Quite apart from the affront to justice that this case represents, it is astonishing that a judgment handed down on 7 October last year should only secure permission to appeal almost a year later.

In an era where delay is (rightly) punished, it ill becomes the judiciary to appear to be moving slowly. Sir Geoffrey Vos MR has made it clear that judgments should be delivered within three months at most, no matter how complex the issues. A decision on the papers as to whether to grant leave to appeal ought to honour a similar time scale.

Surely it would help matters along if judgments were shorter. I had cause this month to read a three-member judgment of the Court of Appeal. It was Thornton v Shoe Lane Parking Ltd [1971] 2 QB 163. Lord Denning MR opened as elegantly as ever with: ‘In 1964 Mr Thornton, the plaintiff, who was a freelance trumpeter of the highest quality…’. Sir Gordon Willmer said his bit, as did Lord Justice Megaw, who incidentally would fascinate the court by inserting a pencil under the front of his wig, so resembling a Dalek. The important issue about the validity of an exclusion clause printed upon a ticket issued by a machine was seen off in eight pages. A judgment as succinct as it was elegant.

Take your pick

I was intrigued to learn over the summer that there is an informal but established arrangement whereby High Court judges can express interest in a case that they would like to hear. There is no guarantee that their choice will be allocated to them. Given the fabulous range of talent on the Bench, it struck me that this was an admirable mechanism, enabling expertise to be deployed effectively. Poor circuit judges get whatever is thrown at them. The lot of district judges is sheer misery.

Clinical claims

On 23 September I attended a fascinating conference at Peterhouse College, Cambridge.

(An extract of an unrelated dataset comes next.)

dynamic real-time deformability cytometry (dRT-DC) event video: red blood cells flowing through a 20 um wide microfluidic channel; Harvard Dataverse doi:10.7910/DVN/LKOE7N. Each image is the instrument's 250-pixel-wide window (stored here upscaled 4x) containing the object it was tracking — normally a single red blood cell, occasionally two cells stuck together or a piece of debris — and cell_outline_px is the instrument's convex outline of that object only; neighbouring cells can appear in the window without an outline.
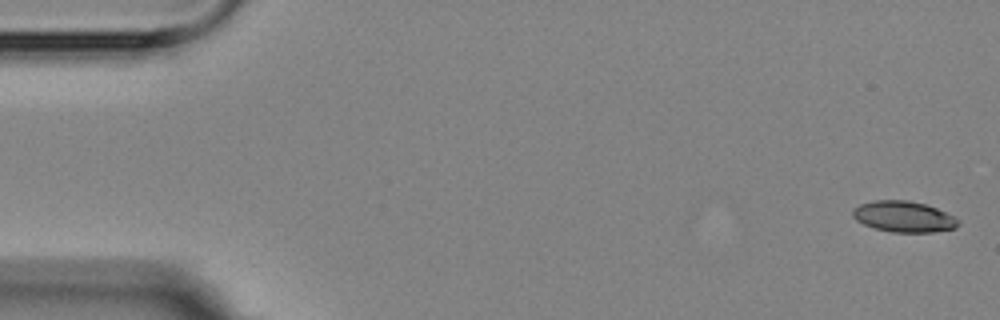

It was a not-for-profit event at which medical experts and lawyers in equal number spoke of developments in their areas of expertise. While it is invidious to single out one of the many speakers, Nicola Greaney of 39 Essex Chambers opened the eyes of almost everyone, especially me, when she identified the multiple challenges faced by paralysed women. Coping with periods and the menopause added so much more to the already grim burden of anyone who is wheelchair-bound. These problems translate into yet more necessary costs, thus increasing the value of liability claims.

Stuart McKechnie KC at 9 Gough Chambers, schedules of loss supremo, is the legal leader on the organising committee. The 2023 conference—which I am definitely attending—will be held on 22 September. See www.medicolegalpain.com for more information.

The cost of claims against the NHS is troubling entities like the Medical Defence Union and the government. Alex Hutton KC, who is revered both in costs law and clinical negligence, gave me food for thought when we had a chat over the summer. He pointed out that most of those who together contributed £30m to the Captain Tom NHS fundraising effort would be staggered to learn the total would meet the damages only in respect of just one negligent childbirth case of maximum severity. Many voices say something should be done.

Mandatory ADR

I was fortunate enough to have a few words with Lady Justice Asplin last week. She has responsibility for producing draft rules which will enable the judiciary to order parties to engage in alternative dispute resolution, or ‘negotiated dispute resolution’ as it has been rechristened in the February 2022 Commercial Court Guide. She told me that things were ‘going very well’, and I expect measures to be in place this time next year.